┌──

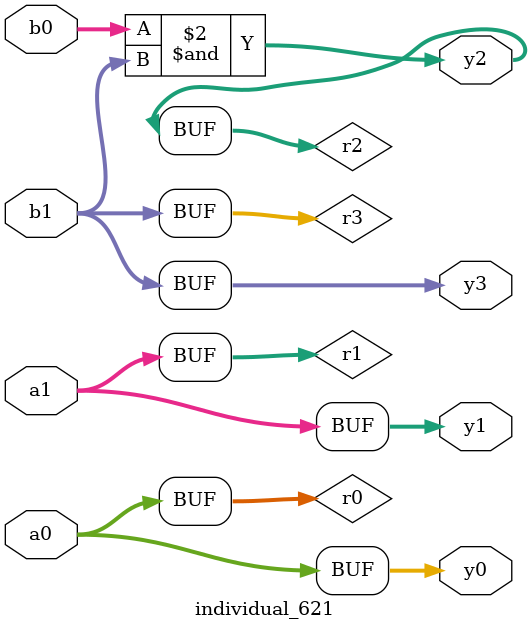
<source format=sv>
module individual_621(input logic [15:0] a1, input logic [15:0] a0, input logic [15:0] b1, input logic [15:0] b0, output logic [15:0] y3, output logic [15:0] y2, output logic [15:0] y1, output logic [15:0] y0);
logic [15:0] r0, r1, r2, r3; 
 always@(*) begin 
	 r0 = a0; r1 = a1; r2 = b0; r3 = b1; 
 	 r2  &=  b1 ;
 	 y3 = r3; y2 = r2; y1 = r1; y0 = r0; 
end
endmodule
</source>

└──

§ What is needed: Restate the records word for word and drop the images.

§ Written answer:
<source format=sv>
module individual_621(input logic [15:0] a1, input logic [15:0] a0, input logic [15:0] b1, input logic [15:0] b0, output logic [15:0] y3, output logic [15:0] y2, output logic [15:0] y1, output logic [15:0] y0);
logic [15:0] r0, r1, r2, r3; 
 always@(*) begin 
	 r0 = a0; r1 = a1; r2 = b0; r3 = b1; 
 	 r2  &=  b1 ;
 	 y3 = r3; y2 = r2; y1 = r1; y0 = r0; 
end
endmodule
</source>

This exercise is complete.